Portanto, não restam dúvidas de que o SISCOSERV, apesar de parecer mais um sistema que complicará a vida dos operadores de comércio, será na realidade uma ferramenta-chave para a formulação da política comercial brasileira no setor de serviços. E uma abertura de mercado consciente e organizada, poderá trazer ganhos significativos ao desenvolvimento nacional e ao crescimento econômico do país. Basta saber se os usuários darão a respectiva importância ao sistema registrando informações precisas e fidedignas, bem como saber se a administração não aplicará multas abusivas em razão de pequenos equívocos. Espera-se que o bom senso e a razoabilidade prevaleçam para que o propósito do SISCOSERV seja alcançado com sucesso.

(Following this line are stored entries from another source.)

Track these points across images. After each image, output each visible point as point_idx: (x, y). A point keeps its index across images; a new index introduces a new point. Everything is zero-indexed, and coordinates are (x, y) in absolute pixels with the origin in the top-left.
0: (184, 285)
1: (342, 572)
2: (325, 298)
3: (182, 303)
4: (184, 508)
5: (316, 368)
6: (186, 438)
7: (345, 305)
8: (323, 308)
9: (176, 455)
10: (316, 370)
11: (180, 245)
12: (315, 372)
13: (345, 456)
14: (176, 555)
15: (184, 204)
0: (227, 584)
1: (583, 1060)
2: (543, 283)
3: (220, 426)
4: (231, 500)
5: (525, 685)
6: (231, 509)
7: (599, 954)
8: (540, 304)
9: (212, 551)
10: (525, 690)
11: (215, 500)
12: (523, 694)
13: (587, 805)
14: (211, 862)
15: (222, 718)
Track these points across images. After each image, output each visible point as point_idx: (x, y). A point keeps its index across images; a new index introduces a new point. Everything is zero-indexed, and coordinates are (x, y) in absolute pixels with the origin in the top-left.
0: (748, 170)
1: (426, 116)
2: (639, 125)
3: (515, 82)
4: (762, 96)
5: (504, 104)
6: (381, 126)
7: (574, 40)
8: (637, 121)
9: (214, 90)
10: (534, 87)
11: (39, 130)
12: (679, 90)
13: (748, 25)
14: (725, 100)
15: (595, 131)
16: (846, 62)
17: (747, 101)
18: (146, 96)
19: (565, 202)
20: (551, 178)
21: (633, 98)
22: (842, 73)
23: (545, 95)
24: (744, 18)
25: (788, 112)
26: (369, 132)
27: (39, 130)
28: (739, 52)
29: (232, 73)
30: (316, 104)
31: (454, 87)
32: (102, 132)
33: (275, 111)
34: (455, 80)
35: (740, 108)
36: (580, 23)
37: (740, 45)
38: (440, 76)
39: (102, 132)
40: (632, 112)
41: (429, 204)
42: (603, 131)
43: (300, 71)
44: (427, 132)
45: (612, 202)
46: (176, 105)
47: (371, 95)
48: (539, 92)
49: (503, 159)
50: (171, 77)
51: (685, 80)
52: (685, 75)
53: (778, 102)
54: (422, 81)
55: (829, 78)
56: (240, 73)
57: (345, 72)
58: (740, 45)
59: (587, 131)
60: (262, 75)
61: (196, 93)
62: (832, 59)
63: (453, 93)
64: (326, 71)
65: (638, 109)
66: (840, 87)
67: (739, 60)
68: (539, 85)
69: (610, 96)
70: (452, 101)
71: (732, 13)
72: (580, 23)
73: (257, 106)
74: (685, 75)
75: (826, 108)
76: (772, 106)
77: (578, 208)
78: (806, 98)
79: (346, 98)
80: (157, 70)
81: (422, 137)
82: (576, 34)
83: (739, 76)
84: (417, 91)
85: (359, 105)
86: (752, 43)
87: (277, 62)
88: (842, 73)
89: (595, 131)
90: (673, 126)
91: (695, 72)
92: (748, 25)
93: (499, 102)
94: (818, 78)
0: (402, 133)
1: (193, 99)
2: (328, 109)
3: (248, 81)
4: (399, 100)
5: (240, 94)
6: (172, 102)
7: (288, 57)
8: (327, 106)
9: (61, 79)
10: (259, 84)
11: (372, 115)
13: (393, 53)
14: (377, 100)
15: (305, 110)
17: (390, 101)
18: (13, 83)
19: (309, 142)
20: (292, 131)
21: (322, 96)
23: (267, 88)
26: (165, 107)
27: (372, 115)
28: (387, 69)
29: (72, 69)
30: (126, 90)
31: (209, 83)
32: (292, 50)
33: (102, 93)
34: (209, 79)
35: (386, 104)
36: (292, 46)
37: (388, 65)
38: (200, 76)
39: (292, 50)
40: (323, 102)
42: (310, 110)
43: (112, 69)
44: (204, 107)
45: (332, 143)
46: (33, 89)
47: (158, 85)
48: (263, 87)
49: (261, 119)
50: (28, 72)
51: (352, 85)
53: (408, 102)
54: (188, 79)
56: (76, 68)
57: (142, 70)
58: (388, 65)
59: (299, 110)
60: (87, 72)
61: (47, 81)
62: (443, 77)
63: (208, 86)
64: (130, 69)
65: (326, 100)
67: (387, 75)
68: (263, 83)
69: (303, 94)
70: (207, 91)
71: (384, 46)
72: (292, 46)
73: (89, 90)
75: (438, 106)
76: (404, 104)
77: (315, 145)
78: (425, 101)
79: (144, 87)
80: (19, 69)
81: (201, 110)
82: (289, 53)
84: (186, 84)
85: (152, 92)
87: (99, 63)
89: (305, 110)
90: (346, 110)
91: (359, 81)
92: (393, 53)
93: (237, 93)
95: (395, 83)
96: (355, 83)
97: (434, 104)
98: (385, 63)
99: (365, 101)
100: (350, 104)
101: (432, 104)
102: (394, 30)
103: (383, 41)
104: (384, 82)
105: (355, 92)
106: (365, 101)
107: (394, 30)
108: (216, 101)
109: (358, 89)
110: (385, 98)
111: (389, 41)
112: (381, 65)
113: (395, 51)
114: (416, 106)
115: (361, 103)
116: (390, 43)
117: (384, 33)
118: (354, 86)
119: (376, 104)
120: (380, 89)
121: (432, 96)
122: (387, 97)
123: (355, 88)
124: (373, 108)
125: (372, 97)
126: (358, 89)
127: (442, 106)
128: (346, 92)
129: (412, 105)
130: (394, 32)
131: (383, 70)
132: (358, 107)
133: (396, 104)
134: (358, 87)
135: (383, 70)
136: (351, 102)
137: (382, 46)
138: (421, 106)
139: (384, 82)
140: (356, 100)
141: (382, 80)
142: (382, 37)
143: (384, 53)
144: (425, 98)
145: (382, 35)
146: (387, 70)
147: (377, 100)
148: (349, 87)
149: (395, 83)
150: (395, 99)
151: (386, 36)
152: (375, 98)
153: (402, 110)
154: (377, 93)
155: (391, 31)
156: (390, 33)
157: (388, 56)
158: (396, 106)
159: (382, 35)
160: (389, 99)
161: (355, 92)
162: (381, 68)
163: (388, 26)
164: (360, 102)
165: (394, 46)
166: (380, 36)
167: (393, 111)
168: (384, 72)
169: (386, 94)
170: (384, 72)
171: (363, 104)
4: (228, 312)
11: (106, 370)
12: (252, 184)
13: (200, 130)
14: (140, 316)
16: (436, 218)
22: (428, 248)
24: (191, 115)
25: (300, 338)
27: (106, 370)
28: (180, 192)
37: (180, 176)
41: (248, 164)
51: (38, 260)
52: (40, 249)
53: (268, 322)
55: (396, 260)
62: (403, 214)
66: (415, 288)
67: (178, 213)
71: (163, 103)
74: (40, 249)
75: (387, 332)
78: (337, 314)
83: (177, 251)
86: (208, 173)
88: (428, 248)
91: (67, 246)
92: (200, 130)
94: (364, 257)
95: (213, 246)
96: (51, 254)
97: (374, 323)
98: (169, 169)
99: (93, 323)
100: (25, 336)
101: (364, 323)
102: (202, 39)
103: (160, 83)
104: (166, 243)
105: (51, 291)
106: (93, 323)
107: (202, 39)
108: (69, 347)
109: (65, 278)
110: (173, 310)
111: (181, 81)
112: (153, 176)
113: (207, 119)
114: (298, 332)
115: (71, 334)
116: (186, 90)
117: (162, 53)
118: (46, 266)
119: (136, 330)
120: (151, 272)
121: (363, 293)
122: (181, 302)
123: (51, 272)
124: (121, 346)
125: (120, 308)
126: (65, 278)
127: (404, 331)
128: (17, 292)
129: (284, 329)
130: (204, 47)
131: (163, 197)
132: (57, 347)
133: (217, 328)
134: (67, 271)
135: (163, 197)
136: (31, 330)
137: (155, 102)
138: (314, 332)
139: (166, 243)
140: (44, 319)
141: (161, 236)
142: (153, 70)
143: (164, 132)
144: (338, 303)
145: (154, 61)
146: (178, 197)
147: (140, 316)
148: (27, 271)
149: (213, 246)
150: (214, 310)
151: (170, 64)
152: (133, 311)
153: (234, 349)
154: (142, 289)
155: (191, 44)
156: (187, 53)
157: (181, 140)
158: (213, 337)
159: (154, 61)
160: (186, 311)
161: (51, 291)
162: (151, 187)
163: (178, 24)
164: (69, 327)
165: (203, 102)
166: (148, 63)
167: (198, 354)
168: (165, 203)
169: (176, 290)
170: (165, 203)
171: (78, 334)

[1] Sistema Integrado de Comércio Exterior de Serviços, Intangíveis e Outras Operações que Produzem Variações no Patrimônio das Entidades.


[2] Conforme informações constantes do sítio do MDIC, secretaria de serviços do MDIC: http://www.desenvolvimento.gov.br/sitio/interna/interna.php?area=4&menu=2234


[3] Intangibilidade é a ausência física do serviço (em geral não pode ser visto ou tocado como um bem), a dificuldade em mensurar seu valor e de medir o volume de transações. Outras características peculiares de grande importância, mas que não serão abordadas neste artigo são: não armazenável (em geral produzidos e consumidos simultaneamente), intermediário (parte do processo produtivo de outros produtos e serviços), altamente regulamentado (envolve questões de qualidade, segurança, saúde e falhas de mercado que demandam regulamentação do governo), diferenciados, e diversificados.


[4] Exceto os serviços prestados no exercício de autoridade governamental (serviços considerados públicos), que não são fornecidos em condições normais de competição no mercado.


[5] Nesta lista constam apenas os setores de serviços que o Membro se compromete em manter o status quo ou liberalizar, podendo colocar exceções de acesso de mercado ou tratamento nacional em cada modo de prestação do setor e sub-setor (lista positiva-negativa).